Study Uncovers Range of Molecular Alterations in Head and Neck Squamous Cell Carcinomas, New Potential Drug Targets
Investigators with The Cancer Genome Atlas (TCGA) Research Network have discovered genomic differences—with potentially important clinical implications—in human papillomavirus (HPV)-associated head and neck cancers. These findings were reported in Nature.
The researchers also uncovered new smoking-related cancer subtypes and potential new drug targets, and found numerous genomic similarities with other cancer types. Taken together, the study findings may provide more detailed explanations of how HPV infection and smoking play roles in head and neck cancer risk and disease development, and offer potential novel diagnostic and treatment directions.
Rapid Increase in HPV-Associated Head and Neck Cancers
HPV is the most common sexually transmitted virus in the United States, and the number of HPV-associated head and neck cancers has been growing. Almost every sexually active person will acquire HPV at some point in their lives, according to the Centers for Disease Control and Prevention.
The U.S. Food and Drug Administration–approved HPV vaccines should be able to prevent the cancers caused by HPV infection in the head and neck region and elsewhere. However, these vaccines work by preventing new infections, and the long interval between infection and cancer development make it important to understand the molecular changes that bring about these HPV-positive head and neck cancers—as well as those that lead to the HPV-negative cancers—and to develop new approaches for treating them.
“The rapid increase in HPV-related head and neck cancers, noticeably in oropharyngeal tumors, has created an even greater sense of urgency in the field,” said D. Neil Hayes, MD, MPH, senior author of the study and Associate Professor of Medicine at the University of North Carolina (UNC) and the UNC Lineberger Cancer Center. “We’re uncovering differences between tumors with and without HPV infection, and these new data are allowing us to rethink how we approach head and neck cancers.”
Study Details
In the study, researchers performed genomic analyses on 279 head and neck squamous cell carcinomas from untreated patients. Approximately 80% of tumor samples were from individuals who smoked. The majority of samples were oral cavity cancers (61%) and larynx cancers (26%).
While only about 25% of head and neck cancers are linked to HPV infection, TCGA researchers confirmed that many patients with HPV-associated tumors have specific alterations of the gene FGFR3 and mutations in the PIK3CA gene, which are also found in a much broader set of mutations in smoking-related tumors. In contrast, while the EGFR (epidermal growth factor receptor) gene is frequently altered in HPV-negative tumors in smokers, it is rarely abnormal in HPV-positive tumors. Such insights may help in developing potential therapies and biomarkers, noted Dr. Hayes.
Wide Range of Genetic Alterations
Scientists found that more than 70% of head and neck cancers had alterations in genes for growth factor receptors (EGFR, FGFR, IGFR, MET, ERBB2, DDR2), signaling molecules (PIK3CA, HRAS) and cell division regulation (CCND1). These genes may play roles in pathways that control cell growth and proliferation, and for which therapies are either available or in development.

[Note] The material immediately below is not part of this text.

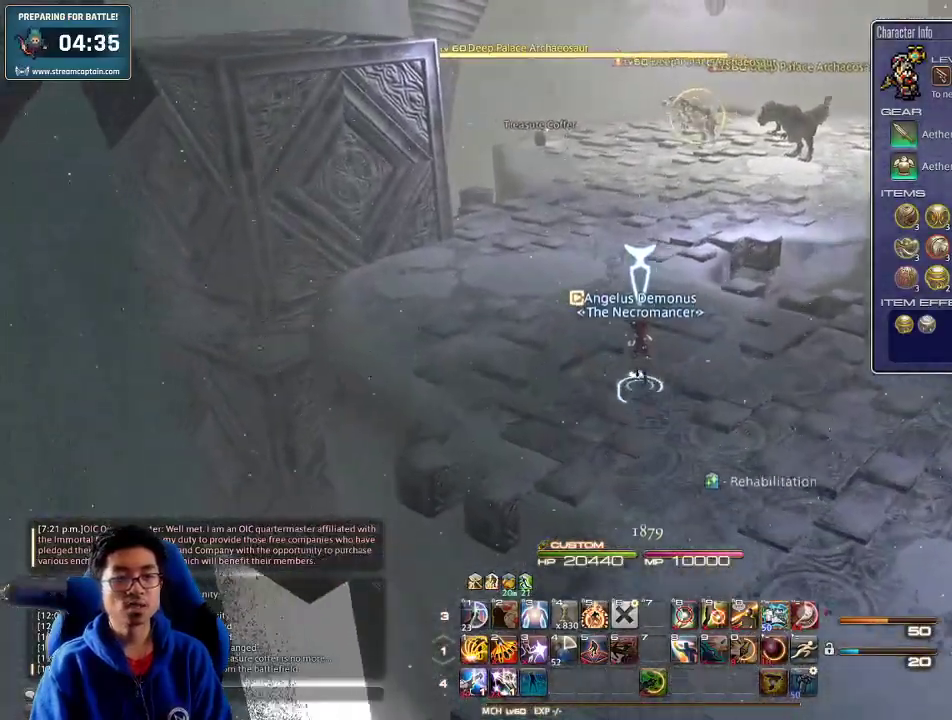
{"keys": ["w"], "events": [[100, "return", "down"], [166, "return", "up"], [233, "rbracket", "down"], [266, "a", "up"], [333, "rbracket", "up"], [366, "space", "down"], [466, "space", "up"]]}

The investigators also discovered new clues about drug resistance in head and neck cancers. They found that genes affecting about 40% of such cancers form key parts of a pathway that helps determine cell survival and drug resistance. They showed that extra copies of the genes FADD and BIRC2, or mutations in or the absence of the CASP8 gene in smoking-related cancers—all of which affect the process of programmed cell death—may underlie the resistance of cancer cells to current treatments. Similarly, the absence of the TRAF3 gene, or extra copies of a gene for the growth-promoting E2F1 protein in HPV-related cancers, may also increase resistance.
'Genomic Map’ of Head and Neck Cancer
The findings showed similarities between head and neck cancer genomes and other cancers, including squamous cell lung and cervical, indicating possible common paths of cancer development, and potential treatment opportunities. “It is surprising to see that head and neck tumor genomes are remarkably similar to cervical and squamous lung cancer genomes. They are from very different organs, but they show similar losses and gains of genetic material across tumors,” Dr. Hayes noted. These common genetic abnormalities belong to a pathway that protects cells from damage and stress.
“These novel findings help establish a genomic map of various head and neck cancers, provide new insights into other similar cancers, and may further our understanding of how viruses can impact disease,” said National Human Genome Research Institute Director Eric D. Green, MD, PhD.
“While many head and neck cancers are preventable, they are increasingly common throughout the world, and often challenging to effectively treat over the long term,” said NCI Director Harold Varmus, MD. “This type of broad analysis provides important new clues for future research and treatment directions.”
Dr. Hayes and Jennifer R. Grandis, MD, are the corresponding authors for the Nature article.
This study was funded by the National Institutes of Health, the Bobby F. Garrett Fund for Head and Neck Cancer Research, and the National Institute on Deafness and other Communication Disorders (NIDCD).
The content in this post has not been reviewed by the American Society of Clinical Oncology, Inc. (ASCO®) and does not necessarily reflect the ideas and opinions of ASCO®.